Directions:
1. In two sentences, summarize the court opinion on the cue rack patent.
2. Decide whether each statement below agrees with the court opinion on the cue rack patent. Answer yes or no for each, quoting the words of the opinion that decide it.
(a) The upper part of the ordinary cue rack had holes to receive the small ends of the cues.
(b) The specification calls the circular disks "wheels."
(c) The rack could be supported only by a wall.
3. Quote the court opinion on the cue rack patent from "This case falls" to "before been contemplated.".

Passage for review:
----------

Messrs. Willard Parker Butler and John L. Boone for appellee.

Mr. Chief Justice Fuller delivered the opin- [230 ion of the court:

This case falls within the familiar rule that the application of an old process or machine or apparatus to a similar or analogous subject, with no change in the manner of application, and no result substantially distinct in its nature, will not sustain a patent, although the new form of result may not have before been contemplated.

The ordinary cue rack was made with the upper part perforated with holes to receive the small ends of the cues when put in the rack, and with a ledge or molding along the front of the lower part, on which the cues stood, so as to prevent them from slipping off. The horizontal and straight upper and lower parts of the ordinary cue rack were changed by complainant into two circular disks, called "plates" in the specification, having the perforations and the rim, secured to a vertical shaft, and each provided with a metallic pivot, entering into and revolving in a metallic socket, inserted in ordinary brackets attached to the wall or pillar or any other object for the support of the rack.

----------

Extracted information:

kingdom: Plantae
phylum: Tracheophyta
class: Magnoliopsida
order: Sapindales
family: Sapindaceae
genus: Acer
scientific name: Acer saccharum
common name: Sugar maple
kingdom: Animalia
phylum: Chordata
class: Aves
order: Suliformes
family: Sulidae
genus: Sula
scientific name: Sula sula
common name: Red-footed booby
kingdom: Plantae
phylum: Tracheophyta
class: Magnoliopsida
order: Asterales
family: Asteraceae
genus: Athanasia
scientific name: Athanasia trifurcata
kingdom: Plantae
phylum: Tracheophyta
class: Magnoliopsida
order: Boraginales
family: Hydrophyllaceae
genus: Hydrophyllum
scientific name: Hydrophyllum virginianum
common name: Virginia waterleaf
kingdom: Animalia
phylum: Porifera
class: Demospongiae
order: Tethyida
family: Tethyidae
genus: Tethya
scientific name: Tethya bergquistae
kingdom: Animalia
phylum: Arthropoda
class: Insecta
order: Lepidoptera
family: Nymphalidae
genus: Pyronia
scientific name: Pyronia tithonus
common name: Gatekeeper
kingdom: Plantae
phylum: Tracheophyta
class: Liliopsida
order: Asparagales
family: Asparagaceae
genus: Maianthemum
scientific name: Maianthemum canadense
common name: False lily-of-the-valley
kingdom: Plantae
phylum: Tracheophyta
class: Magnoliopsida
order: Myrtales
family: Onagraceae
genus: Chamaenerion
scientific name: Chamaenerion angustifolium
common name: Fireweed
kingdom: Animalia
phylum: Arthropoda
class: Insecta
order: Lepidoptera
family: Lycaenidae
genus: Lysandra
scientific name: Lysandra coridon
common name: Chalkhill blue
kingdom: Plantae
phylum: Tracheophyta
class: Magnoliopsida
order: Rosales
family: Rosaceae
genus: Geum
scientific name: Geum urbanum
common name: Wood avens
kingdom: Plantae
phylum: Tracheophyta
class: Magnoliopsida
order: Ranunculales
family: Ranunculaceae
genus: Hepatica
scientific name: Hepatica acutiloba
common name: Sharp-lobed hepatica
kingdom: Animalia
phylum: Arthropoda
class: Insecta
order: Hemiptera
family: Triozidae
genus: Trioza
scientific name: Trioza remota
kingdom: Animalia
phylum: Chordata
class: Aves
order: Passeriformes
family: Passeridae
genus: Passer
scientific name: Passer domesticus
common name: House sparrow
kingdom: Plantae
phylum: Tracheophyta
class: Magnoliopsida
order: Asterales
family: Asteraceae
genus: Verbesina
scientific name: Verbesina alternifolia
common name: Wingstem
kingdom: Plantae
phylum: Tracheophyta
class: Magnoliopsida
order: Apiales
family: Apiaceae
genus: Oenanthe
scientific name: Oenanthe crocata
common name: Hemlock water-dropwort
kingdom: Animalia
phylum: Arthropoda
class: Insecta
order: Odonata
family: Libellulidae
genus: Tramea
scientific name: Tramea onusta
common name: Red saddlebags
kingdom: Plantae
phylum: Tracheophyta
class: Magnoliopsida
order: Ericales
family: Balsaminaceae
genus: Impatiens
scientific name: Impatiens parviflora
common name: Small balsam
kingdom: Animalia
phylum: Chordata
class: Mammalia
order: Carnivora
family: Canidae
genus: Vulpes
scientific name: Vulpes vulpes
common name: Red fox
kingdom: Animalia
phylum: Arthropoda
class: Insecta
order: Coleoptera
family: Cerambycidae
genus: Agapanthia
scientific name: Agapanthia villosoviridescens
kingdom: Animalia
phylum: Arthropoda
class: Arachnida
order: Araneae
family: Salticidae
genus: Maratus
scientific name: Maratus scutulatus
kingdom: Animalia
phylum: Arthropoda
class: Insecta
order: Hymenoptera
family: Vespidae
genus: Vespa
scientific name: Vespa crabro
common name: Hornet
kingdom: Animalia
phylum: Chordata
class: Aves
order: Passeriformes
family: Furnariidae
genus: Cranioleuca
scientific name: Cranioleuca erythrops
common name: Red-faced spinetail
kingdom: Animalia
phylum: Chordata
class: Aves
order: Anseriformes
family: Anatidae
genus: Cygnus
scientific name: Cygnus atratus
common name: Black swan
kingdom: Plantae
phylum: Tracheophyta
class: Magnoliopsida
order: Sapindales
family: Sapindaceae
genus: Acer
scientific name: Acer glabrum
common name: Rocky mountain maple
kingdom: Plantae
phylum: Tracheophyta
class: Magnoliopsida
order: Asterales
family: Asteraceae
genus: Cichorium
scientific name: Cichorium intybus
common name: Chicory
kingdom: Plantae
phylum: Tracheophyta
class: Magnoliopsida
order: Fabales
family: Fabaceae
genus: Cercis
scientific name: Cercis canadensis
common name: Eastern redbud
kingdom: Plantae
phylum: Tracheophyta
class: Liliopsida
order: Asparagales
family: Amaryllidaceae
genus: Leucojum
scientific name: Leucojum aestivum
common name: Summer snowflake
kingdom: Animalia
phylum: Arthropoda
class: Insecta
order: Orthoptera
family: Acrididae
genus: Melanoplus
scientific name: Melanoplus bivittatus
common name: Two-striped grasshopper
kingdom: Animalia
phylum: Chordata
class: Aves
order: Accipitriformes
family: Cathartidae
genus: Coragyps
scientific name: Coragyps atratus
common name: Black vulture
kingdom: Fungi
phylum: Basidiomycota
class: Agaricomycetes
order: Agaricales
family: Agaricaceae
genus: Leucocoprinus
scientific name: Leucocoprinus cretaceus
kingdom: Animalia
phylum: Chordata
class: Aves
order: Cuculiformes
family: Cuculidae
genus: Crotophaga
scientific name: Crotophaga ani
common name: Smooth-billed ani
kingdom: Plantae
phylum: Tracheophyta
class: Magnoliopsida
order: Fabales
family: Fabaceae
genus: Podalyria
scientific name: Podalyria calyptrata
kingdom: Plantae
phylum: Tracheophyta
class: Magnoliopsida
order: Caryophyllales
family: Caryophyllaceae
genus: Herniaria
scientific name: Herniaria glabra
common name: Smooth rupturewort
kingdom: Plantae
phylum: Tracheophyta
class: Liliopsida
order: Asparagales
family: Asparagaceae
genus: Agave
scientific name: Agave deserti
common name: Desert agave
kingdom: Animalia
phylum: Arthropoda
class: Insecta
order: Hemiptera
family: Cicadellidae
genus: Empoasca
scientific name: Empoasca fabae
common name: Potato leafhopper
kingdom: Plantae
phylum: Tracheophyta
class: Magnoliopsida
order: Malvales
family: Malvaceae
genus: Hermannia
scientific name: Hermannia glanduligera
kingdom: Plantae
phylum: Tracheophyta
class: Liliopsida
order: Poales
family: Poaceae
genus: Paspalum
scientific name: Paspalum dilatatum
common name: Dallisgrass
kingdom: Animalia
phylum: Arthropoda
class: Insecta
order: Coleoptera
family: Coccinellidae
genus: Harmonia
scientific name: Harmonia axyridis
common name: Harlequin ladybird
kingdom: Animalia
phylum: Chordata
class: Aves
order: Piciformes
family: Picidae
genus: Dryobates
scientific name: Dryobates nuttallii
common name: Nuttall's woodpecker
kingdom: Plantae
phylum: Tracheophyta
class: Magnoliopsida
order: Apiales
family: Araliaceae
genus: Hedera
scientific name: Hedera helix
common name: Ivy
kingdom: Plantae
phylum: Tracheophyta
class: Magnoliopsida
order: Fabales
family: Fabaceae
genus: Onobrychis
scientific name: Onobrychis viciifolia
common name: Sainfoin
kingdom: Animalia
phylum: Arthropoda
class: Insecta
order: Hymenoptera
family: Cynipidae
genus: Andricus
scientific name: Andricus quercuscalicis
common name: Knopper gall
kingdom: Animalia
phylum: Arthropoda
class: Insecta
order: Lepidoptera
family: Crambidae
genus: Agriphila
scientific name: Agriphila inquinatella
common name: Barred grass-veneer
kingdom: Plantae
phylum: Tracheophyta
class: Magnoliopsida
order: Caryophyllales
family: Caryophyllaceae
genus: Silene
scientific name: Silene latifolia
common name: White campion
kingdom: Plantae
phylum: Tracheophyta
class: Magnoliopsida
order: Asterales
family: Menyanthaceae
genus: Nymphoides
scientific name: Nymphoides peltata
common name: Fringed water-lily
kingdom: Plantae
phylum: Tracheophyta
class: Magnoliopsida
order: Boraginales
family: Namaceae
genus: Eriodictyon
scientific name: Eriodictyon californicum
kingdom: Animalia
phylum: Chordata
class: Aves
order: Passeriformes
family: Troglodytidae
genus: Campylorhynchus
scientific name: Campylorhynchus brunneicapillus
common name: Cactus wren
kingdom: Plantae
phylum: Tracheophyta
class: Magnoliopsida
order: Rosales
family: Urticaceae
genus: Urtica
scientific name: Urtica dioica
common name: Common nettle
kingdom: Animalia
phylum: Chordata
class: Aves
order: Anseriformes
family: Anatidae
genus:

----------

Results of the exercise:
1. The opinion states that the case falls within the rule that applying an old process, machine, or apparatus to a similar or analogous subject, with no change in the manner of application and no substantially distinct result, will not sustain a patent. It describes how the complainant changed the straight upper and lower parts of the ordinary cue rack, which held the cues by perforations and a ledge, into two circular disks secured to a vertical shaft and revolving on metallic pivots in sockets set in brackets.

2.
(a) Yes: "the upper part perforated with holes to receive the small ends of the cues"
(b) No: "called "plates" in the specification"
(c) No: "attached to the wall or pillar or any other object for the support of the rack"

3.
This case falls within the familiar rule that the application of an old process or machine or apparatus to a similar or analogous subject, with no change in the manner of application, and no result substantially distinct in its nature, will not sustain a patent, although the new form of result may not have before been contemplated.